*DATASET SECTION*.
★ ★ ★
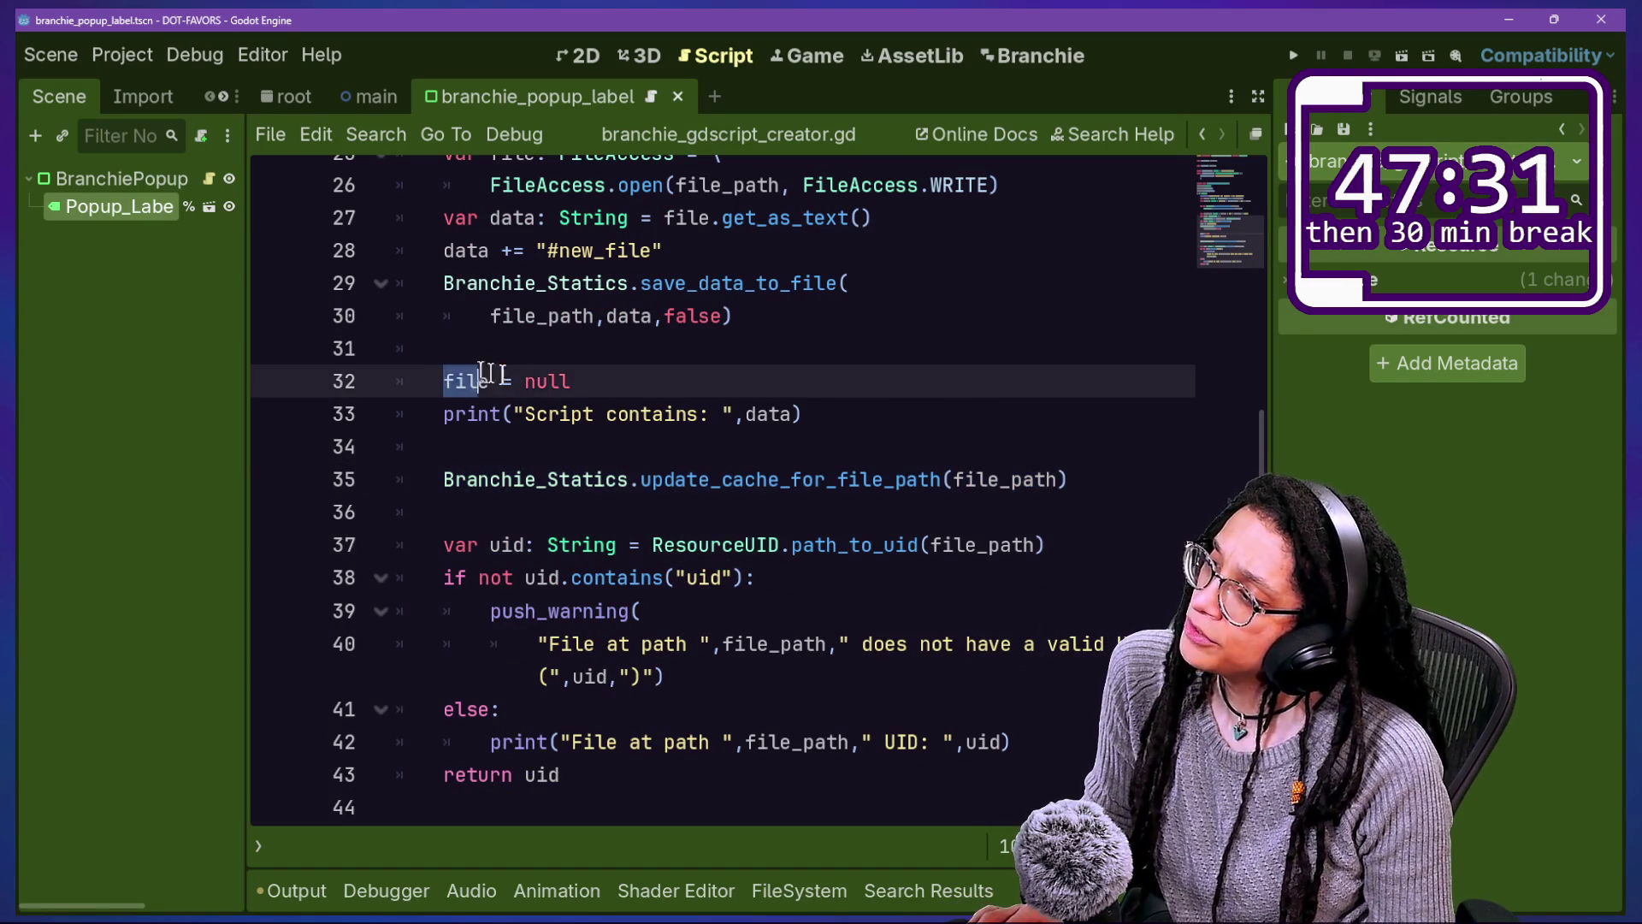
{"action": "left_click", "coordinate": [282, 889]}
{"action": "left_click", "coordinate": [1229, 419]}
{"action": "left_click", "coordinate": [960, 242]}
★ ★ ★
What's needed is every line above, retyped exactly and free of pictures.

{"action": "left_click", "coordinate": [282, 889]}
{"action": "left_click", "coordinate": [1229, 419]}
{"action": "left_click", "coordinate": [960, 242]}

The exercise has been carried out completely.